## Required action
Pull out every line in the entries below that contains the string "Vilamoura", and copy each one in full. Matching is case-sensitive.

(Data section)

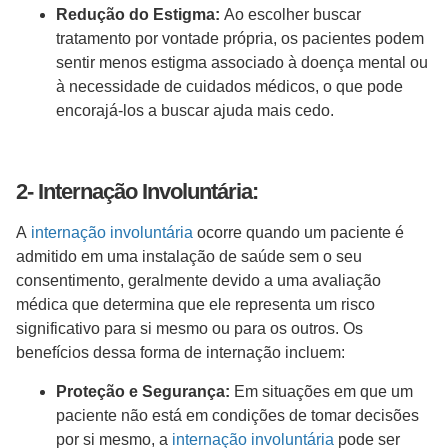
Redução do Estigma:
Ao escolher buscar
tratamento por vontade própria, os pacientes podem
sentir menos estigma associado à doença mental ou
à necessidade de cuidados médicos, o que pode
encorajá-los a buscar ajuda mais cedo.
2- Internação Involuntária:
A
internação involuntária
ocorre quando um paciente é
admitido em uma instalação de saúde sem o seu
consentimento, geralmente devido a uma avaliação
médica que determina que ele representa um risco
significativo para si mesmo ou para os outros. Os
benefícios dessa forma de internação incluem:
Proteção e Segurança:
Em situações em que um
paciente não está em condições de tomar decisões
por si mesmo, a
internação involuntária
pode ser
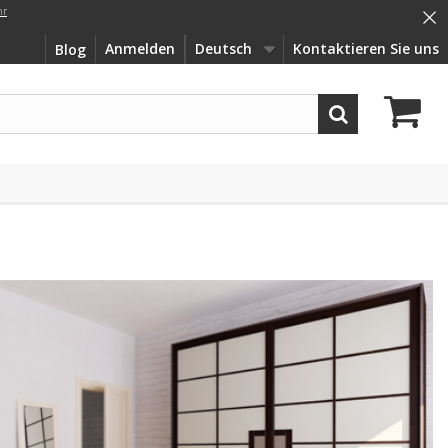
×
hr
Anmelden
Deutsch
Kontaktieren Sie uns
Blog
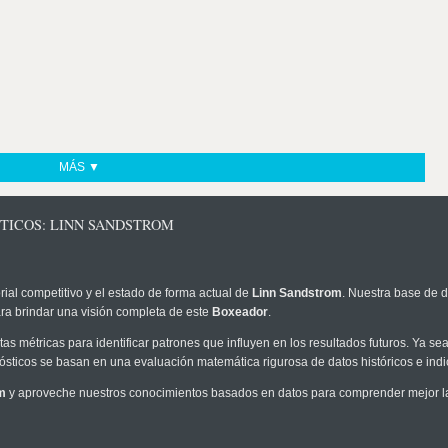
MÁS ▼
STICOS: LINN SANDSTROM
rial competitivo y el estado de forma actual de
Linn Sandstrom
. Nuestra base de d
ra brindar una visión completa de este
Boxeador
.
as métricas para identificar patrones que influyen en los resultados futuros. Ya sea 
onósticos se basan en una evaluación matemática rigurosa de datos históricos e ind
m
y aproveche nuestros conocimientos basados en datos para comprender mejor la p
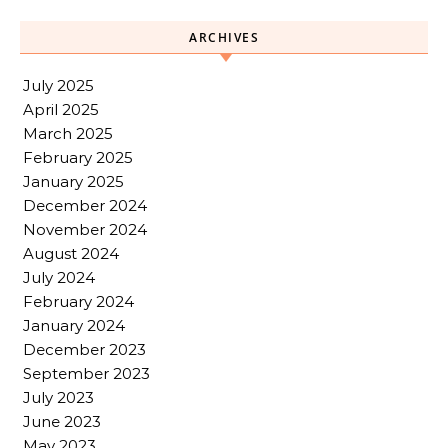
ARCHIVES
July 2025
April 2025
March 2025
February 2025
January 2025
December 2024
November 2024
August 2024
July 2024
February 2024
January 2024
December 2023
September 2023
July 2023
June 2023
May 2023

(End Data section)
(Data section)

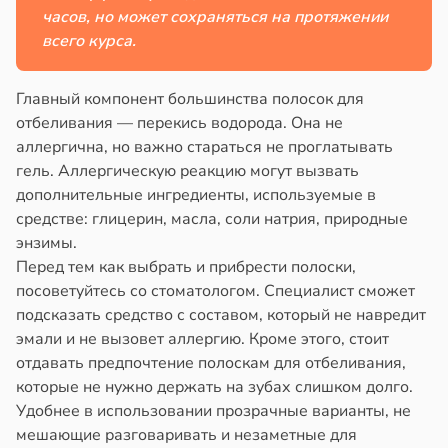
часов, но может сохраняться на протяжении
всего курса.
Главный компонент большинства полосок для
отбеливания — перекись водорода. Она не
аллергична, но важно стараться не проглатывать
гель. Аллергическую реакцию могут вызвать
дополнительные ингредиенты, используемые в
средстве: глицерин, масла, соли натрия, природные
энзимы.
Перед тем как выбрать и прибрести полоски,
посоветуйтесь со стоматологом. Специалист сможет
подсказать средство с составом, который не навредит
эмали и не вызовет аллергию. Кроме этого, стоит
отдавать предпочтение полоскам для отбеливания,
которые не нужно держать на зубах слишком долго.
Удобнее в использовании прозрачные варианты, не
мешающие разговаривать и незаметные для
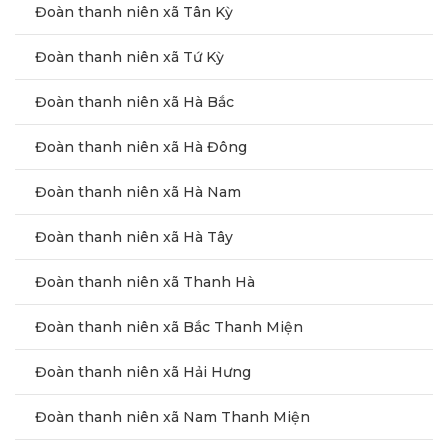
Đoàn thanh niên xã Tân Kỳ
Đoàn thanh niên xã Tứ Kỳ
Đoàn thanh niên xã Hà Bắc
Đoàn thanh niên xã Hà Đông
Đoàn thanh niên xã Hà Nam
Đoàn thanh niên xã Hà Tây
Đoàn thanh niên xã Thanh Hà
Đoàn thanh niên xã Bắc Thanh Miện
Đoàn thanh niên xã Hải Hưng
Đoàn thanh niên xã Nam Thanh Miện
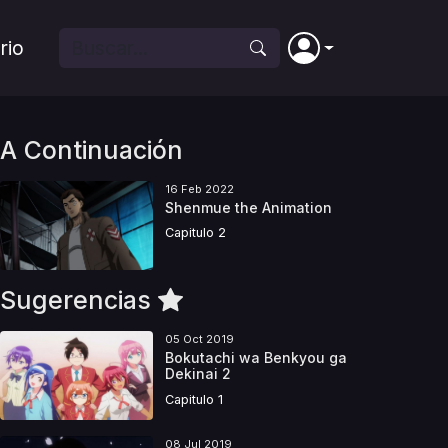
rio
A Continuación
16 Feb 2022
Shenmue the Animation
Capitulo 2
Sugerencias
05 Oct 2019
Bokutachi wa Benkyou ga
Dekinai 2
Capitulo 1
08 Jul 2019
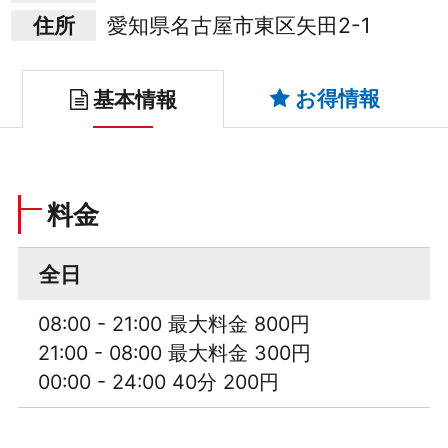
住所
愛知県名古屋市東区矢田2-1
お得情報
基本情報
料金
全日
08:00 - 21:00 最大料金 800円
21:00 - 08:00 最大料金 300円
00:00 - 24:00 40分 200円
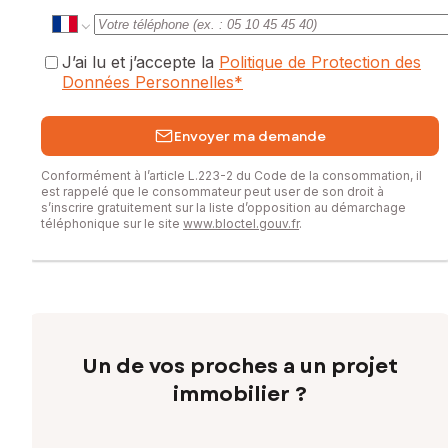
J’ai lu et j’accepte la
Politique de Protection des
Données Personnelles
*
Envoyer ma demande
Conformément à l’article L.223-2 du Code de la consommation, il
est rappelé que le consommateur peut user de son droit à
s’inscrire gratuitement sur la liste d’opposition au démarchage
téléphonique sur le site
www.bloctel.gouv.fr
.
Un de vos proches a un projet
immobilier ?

(End Data section)
(Data section)

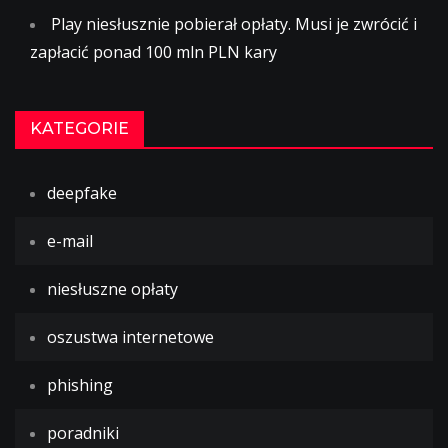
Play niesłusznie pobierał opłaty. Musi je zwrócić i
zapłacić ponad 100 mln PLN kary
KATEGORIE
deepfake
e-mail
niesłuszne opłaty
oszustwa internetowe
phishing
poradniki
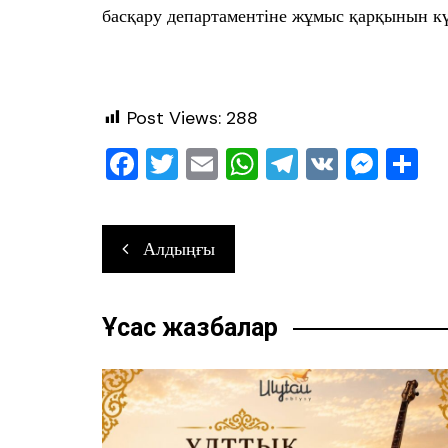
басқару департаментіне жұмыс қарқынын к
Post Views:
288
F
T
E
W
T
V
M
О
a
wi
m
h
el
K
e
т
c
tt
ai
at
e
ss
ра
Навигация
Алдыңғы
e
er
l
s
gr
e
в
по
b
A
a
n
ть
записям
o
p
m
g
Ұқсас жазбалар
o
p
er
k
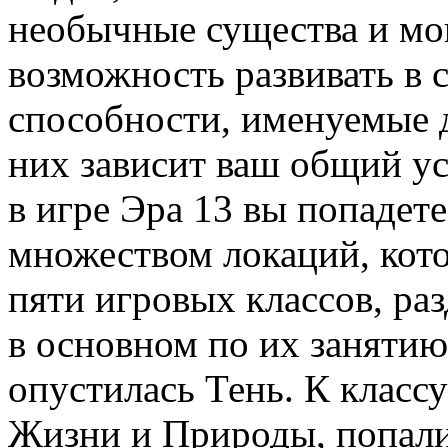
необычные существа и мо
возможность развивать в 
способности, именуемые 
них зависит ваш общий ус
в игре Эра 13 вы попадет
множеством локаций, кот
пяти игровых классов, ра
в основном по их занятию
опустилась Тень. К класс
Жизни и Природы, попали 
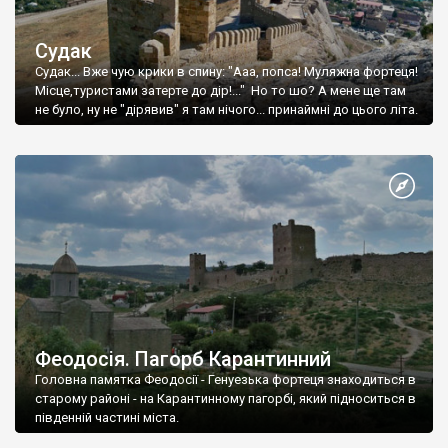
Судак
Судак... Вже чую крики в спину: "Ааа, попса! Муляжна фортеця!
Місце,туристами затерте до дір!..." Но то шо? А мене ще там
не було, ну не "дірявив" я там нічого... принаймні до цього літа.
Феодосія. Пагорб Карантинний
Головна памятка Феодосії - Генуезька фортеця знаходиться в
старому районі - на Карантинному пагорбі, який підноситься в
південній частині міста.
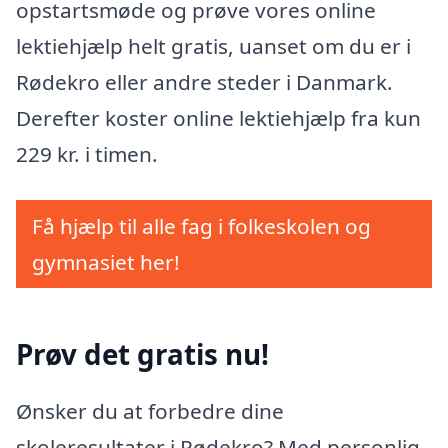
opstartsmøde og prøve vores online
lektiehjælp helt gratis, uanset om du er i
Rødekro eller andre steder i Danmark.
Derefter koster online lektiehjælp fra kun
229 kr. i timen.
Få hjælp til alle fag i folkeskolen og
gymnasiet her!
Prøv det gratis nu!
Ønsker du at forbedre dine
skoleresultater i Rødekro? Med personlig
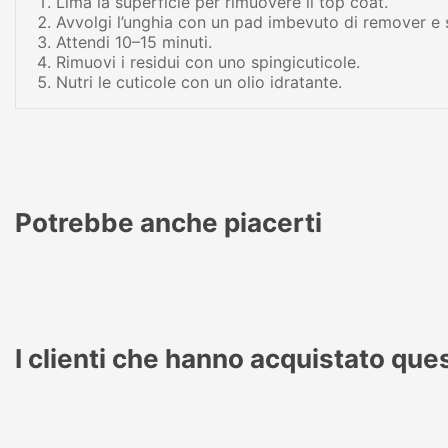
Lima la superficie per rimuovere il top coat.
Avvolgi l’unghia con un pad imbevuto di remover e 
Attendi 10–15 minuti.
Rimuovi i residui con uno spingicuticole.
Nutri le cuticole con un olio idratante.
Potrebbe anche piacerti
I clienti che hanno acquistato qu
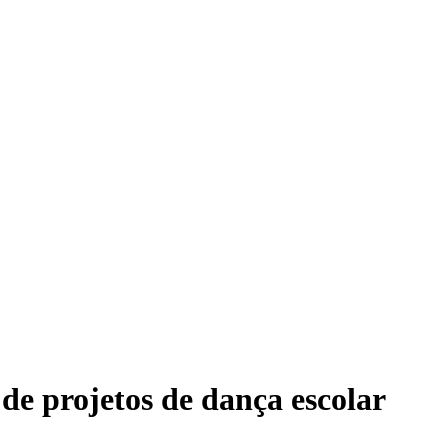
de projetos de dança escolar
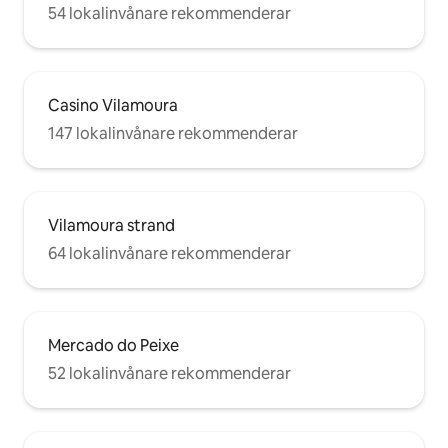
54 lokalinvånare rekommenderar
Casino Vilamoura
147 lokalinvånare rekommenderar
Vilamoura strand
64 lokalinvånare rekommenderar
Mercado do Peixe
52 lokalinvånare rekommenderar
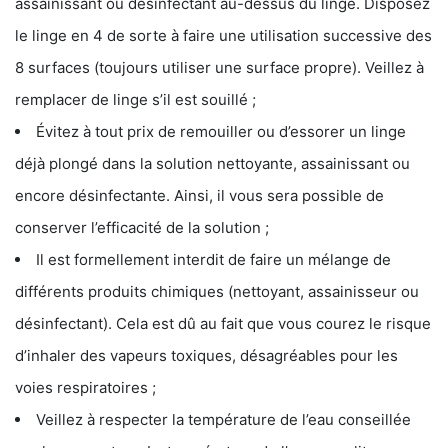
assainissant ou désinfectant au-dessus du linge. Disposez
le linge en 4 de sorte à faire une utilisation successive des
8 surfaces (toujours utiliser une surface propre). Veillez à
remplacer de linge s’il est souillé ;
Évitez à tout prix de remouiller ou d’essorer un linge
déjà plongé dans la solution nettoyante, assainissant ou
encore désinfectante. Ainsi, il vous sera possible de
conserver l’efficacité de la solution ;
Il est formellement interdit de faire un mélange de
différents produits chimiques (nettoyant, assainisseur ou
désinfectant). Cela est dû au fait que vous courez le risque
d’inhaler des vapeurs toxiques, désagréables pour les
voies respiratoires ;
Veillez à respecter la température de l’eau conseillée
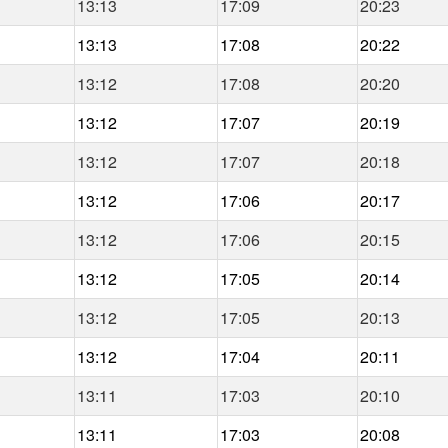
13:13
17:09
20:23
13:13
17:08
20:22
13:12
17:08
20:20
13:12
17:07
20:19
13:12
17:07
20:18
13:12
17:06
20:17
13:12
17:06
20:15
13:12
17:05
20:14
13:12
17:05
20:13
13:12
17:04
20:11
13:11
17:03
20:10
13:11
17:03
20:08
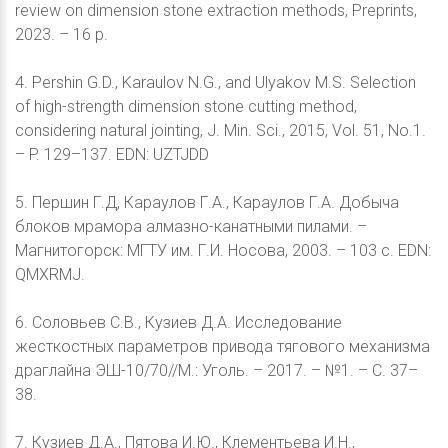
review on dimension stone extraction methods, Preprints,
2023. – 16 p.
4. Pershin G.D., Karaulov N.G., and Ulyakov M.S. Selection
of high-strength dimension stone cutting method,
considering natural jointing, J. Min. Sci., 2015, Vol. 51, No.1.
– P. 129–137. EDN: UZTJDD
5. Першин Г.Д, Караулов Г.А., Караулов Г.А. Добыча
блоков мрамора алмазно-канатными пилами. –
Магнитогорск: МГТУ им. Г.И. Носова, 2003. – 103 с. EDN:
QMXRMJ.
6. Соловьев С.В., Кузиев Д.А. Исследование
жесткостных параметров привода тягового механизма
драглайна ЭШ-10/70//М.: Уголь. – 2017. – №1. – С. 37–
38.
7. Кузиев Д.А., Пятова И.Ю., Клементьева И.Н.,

(End Data section)

## Result of this exercise
Casino Vilamoura
Vilamoura strand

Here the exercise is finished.